A study published in JAMA Internal Medicine shows that fracking may worsen the condition of asthma in residents living near oil and gas drilling sites. Asthma treatments were nearly four times more common in patients living near sites with more or larger active wells.
Fracking is actually hydraulic fracturing, “a technique for extracting oil and gas by injecting water, sand and chemicals into wells at high pressure to crack rock.” This leads to environmental effects, such as, “exhaust, dust and noise from heavy truck traffic transporting water and other materials, and from drilling rigs and compressors.” Multiple U.S. states have benefited from the high amounts of oil and gas produced this process.
The study’s lead author and researcher at John Hopkins University’s Bloomberg School of Public Health, Sara Rasmussen, claims that the results stem from the, “said pollution and stress from the noise caused by fracking.”

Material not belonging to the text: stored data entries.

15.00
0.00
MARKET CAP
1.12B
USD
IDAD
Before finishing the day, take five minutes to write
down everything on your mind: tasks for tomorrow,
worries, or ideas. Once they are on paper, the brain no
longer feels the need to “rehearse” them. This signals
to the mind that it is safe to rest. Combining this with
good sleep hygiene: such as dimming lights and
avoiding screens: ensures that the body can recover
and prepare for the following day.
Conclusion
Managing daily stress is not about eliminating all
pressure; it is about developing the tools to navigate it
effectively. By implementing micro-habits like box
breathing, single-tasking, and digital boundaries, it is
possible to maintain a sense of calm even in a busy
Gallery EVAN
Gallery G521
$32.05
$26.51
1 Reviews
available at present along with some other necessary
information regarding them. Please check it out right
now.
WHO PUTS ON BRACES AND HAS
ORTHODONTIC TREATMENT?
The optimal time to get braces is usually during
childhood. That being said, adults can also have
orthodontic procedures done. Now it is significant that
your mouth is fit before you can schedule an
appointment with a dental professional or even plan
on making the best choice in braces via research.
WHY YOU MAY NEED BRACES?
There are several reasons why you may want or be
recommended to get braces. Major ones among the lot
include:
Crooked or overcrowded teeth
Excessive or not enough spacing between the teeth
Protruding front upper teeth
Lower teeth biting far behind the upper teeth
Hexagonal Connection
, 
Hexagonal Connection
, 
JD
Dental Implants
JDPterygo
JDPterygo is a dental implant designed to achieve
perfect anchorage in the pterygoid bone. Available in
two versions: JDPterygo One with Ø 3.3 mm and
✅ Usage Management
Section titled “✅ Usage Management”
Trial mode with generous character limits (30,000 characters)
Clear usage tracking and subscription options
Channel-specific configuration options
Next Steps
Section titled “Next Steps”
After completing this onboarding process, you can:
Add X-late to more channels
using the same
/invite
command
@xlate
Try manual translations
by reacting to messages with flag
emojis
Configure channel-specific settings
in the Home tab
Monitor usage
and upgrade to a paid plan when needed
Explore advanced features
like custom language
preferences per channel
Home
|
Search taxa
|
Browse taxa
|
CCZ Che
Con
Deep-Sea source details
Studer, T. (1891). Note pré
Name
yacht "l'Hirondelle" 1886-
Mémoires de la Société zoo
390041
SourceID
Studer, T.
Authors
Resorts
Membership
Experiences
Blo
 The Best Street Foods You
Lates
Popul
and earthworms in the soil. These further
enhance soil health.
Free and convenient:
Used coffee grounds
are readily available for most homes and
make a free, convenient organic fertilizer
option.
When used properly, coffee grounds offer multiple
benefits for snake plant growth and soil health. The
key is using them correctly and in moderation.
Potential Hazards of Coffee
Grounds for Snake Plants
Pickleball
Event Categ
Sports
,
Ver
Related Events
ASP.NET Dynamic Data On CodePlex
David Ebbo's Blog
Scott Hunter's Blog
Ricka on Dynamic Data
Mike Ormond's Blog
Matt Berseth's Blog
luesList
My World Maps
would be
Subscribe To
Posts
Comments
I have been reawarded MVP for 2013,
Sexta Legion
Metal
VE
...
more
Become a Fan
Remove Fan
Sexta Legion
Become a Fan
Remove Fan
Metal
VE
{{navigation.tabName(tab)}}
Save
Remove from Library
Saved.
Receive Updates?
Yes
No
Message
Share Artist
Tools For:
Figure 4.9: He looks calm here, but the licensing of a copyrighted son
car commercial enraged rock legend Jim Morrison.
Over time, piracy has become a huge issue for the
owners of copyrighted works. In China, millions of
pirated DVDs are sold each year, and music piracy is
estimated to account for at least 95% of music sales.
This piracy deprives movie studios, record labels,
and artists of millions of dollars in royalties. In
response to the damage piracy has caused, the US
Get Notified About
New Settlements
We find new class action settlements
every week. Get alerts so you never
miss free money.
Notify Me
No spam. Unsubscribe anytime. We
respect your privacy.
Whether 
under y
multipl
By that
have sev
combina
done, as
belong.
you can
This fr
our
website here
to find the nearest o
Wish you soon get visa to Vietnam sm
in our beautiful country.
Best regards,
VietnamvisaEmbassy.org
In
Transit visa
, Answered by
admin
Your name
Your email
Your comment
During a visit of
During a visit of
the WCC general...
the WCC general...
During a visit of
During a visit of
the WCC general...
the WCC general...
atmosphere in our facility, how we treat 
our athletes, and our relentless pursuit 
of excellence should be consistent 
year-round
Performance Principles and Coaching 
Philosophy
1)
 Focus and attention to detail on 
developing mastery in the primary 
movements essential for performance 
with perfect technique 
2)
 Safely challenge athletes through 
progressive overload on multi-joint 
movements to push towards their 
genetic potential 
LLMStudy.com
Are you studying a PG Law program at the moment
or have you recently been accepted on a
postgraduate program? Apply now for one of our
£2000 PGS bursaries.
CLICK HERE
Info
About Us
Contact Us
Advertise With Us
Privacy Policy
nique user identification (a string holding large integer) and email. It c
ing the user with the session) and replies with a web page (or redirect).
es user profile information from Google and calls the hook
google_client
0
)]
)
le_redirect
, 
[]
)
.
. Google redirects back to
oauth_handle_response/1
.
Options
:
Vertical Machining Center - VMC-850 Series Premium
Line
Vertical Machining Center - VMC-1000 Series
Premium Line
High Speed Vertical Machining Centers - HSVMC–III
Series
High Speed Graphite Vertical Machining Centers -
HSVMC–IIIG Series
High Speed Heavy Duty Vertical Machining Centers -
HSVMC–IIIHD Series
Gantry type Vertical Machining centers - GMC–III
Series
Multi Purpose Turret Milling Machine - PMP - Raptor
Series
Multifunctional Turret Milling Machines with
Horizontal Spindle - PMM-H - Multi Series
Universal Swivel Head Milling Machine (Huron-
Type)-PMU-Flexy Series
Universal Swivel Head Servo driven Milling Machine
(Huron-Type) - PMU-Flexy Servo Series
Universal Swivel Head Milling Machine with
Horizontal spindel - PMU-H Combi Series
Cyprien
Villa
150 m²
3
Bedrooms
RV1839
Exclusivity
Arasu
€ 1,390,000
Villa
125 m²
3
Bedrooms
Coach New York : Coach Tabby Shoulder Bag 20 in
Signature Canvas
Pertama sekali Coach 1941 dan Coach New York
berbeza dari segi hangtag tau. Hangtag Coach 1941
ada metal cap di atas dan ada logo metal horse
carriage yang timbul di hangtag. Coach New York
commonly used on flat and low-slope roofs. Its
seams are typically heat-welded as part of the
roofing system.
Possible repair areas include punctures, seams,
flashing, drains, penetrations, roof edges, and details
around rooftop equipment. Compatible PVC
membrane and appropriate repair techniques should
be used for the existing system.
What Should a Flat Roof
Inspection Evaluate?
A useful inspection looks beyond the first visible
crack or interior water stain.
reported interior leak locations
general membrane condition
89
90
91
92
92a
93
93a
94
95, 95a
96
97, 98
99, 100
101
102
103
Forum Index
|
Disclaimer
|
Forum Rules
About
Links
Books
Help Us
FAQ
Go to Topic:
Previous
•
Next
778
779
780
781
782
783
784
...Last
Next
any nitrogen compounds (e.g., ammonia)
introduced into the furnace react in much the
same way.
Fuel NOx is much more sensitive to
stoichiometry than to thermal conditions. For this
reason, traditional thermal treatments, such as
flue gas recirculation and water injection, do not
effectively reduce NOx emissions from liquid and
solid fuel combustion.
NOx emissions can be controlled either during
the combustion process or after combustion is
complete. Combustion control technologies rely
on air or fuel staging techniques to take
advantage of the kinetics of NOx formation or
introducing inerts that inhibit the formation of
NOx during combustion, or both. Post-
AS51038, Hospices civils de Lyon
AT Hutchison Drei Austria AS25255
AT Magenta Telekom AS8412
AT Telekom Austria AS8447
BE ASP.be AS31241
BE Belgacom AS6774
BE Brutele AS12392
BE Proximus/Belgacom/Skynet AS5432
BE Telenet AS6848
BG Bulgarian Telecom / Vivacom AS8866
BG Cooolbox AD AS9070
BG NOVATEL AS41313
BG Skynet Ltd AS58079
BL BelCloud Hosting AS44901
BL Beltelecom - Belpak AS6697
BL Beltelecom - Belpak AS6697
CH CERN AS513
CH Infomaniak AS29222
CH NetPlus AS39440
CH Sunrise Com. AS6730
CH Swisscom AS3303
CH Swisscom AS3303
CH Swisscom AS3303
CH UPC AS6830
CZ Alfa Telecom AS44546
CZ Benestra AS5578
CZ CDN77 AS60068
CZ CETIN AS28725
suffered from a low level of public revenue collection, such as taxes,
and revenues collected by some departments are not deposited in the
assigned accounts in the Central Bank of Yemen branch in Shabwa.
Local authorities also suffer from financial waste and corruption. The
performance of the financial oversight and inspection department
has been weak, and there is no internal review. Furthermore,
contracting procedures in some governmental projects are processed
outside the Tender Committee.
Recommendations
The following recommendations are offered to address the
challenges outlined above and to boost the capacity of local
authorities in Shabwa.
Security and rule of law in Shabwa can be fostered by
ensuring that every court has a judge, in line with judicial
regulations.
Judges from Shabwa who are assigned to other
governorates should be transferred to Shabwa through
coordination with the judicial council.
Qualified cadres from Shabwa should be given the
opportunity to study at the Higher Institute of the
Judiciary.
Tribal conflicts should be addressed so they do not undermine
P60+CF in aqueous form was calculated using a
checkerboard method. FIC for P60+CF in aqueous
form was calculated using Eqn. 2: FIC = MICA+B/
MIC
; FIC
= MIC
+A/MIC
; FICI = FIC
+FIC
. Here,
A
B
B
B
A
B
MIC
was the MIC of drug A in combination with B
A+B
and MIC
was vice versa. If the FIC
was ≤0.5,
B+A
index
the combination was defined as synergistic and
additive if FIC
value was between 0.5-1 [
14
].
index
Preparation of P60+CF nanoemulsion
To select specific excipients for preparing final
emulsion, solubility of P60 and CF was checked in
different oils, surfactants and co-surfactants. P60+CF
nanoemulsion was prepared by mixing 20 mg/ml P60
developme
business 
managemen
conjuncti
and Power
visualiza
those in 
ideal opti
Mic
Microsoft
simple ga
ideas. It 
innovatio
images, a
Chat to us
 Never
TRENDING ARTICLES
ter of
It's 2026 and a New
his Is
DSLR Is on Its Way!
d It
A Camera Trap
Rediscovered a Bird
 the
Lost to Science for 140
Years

Over 25 million individuals in the U.S. have asthma, which causes symptoms including, “wheezing, breathing difficulties and chest tightness.” Symptoms may flare up if an individual is exposed to air pollution, dust, and/or stress. Research has shown increased air pollution in areas with high levels of oil and gas drilling.
Over 6,200 fracking wells were drilled in Pennsylvania from 2005 to 2012. Researchers retrieved nearly 36,000 asthma patients’ electronic health records (EHRs) throughout that time. The EHRs were accessed from the Geisinger Health System that incorporates over 40 counties in the state of Pennsylvania. “Evidence of asthma attacks included new prescriptions for steroid medicines, emergency-room treatment for asthma and asthma hospitalizations.”
Throughout the study, over 20,000 oral steroid prescriptions were ordered, nearly “5,000 asthma hospitalizations and almost 2,000 ER asthma visits.” The results revealed that these outcomes were, “50 percent to four times more common,” in patients with asthma that lived closer to an area with an increased rate or larger wells.
Those living approximately 12 miles from the wells experienced the highest risk for asthma attacks, while those living 40 miles away experienced the lowest risk.
"Asthma is a huge problem," Dr. Norman H. Edelman, senior scientific adviser for the American Lung Association, said. "Anything we can do to elucidate the causes will be very useful."